#### GIVEN PASSAGE ####
As shown in Table 1, the insertion allele frequencies of the 57 InDels in the studied Tujia group ranged from 0.2901 (rs72085595) to 0.7328 (rs66477007). In order to evaluate the forensic application efficiency of the system of 57 InDels in the studied Tujia group, we calculated the forensic parameters (Ho, He, PIC, PD, PE, and PM). The lowest Ho and He values shown at the locus rs66477007 were 0.3435 and 0.3923, respectively. The rs561160795 locus showed the highest Ho value (0.5573); the rs145010051 and rs67365630 loci showed the highest He value (0.5009). The PIC values of the 57 InDels in the studied Tujia group ranged from 0.3149 (rs66477007) to 0.3750 (rs145010051 and rs67365630). Moreover, the PD, PE, and PM values of the 57 InDels varied from 0.5581 (rs66477007) to 0.6461 (rs145010051), 0.0831(rs66477007) to 0.2427 (rs561160795), and 0.3539 (rs145010051) to 0.4419 (rs66477007) in the studied Tujia group, respectively. The values of combined PD (CPD) and combined PE (CPE) were calculated among the joint application of the 57 InDels, which reached to 0.99999999999999999999999699822 and 0.999975177214539, respectively.

3.3 Forensic efficiency comparisons of 57 InDels between the studied Tujia group and other 26 reference populations

The heatmap based on the insertion allele frequencies of 57 InDels for the studied Tujia group and 26 reference populations is shown in Figure 2. The frequency values were expressed by different color of the cube in the heat map; the color changed from blue to orange as the insertion allele frequency values decreased. As shown in Figure 2, the allele frequency distributions of the studied Tujia group were similar to those of the five reference populations in EAS and showed significant differences from those of other four reference intercontinental populations.
####
- **WHAT TO DO**: Which locus has the highest Ho value in the passage on the 57 InDels in the Tujia group?
#### DATASET CONTENT ####
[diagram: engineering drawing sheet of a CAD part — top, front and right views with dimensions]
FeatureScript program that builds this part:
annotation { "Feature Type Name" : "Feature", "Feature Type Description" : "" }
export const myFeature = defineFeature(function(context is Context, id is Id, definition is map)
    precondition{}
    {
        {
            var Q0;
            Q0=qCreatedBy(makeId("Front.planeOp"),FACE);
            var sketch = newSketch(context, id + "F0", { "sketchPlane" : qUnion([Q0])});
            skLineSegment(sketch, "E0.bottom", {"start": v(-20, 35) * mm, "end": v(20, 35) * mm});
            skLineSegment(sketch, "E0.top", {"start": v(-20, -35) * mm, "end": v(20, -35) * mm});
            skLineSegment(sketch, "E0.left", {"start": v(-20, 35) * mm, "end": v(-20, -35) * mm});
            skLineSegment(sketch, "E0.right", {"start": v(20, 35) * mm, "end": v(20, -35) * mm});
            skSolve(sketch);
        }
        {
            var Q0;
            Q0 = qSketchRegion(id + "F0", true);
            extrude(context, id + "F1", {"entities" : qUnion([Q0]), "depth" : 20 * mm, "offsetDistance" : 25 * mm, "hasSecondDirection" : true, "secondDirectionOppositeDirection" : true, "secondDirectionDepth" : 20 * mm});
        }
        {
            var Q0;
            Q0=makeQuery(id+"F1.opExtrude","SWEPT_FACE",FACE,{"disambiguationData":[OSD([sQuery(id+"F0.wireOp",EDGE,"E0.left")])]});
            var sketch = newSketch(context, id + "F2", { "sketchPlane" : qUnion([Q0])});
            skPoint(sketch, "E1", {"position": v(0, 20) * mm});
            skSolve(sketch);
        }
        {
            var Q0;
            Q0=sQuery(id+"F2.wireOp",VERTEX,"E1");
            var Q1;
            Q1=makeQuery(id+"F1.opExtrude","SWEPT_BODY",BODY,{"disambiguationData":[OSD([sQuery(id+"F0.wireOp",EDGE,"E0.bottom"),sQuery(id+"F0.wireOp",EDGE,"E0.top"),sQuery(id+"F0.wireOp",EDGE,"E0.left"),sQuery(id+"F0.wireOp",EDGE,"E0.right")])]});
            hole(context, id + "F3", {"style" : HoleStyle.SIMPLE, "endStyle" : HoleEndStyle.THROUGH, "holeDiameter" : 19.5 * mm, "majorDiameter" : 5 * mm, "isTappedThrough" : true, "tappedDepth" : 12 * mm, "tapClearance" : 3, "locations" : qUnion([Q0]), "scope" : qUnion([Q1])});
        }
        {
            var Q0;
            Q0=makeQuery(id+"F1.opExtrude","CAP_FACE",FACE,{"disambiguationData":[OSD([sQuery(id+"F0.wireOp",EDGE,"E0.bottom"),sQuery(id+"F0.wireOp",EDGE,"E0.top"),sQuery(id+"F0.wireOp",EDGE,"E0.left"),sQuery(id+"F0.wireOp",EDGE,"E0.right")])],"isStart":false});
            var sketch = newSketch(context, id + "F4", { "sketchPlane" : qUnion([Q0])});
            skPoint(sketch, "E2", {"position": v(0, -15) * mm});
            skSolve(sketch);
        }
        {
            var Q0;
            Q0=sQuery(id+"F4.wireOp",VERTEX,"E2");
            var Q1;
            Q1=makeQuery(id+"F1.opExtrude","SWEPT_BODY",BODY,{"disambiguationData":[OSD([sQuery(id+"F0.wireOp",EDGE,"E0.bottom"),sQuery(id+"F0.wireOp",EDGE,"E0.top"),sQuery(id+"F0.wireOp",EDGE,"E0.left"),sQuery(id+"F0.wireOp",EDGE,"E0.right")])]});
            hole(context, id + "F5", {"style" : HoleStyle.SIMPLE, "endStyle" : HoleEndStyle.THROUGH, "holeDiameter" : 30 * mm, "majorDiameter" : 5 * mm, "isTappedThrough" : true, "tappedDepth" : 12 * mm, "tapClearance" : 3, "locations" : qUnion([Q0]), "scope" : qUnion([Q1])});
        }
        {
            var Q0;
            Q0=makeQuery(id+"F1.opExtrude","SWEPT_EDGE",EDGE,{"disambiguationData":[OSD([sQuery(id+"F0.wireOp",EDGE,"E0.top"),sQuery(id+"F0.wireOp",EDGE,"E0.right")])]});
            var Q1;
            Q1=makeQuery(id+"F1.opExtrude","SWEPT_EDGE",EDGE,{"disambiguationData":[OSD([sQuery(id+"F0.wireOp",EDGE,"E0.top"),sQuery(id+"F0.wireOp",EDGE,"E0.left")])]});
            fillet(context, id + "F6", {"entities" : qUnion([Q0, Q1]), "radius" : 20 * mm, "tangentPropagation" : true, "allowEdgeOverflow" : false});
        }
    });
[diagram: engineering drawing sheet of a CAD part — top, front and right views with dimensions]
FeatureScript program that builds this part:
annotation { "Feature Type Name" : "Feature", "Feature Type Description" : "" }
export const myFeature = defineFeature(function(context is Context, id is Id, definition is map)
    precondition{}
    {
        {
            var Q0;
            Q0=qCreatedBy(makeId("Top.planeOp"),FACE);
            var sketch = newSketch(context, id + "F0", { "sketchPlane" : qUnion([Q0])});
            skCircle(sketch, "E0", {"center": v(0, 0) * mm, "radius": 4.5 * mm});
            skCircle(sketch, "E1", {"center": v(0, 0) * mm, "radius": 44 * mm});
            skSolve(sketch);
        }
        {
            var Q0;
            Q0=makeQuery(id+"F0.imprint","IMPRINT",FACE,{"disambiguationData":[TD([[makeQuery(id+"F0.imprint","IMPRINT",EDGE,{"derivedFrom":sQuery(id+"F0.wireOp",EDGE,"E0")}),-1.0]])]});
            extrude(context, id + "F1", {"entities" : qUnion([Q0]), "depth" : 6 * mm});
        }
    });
####
- **THE COMPLETED TASK**: The rs561160795 locus, with an Ho value of 0.5573.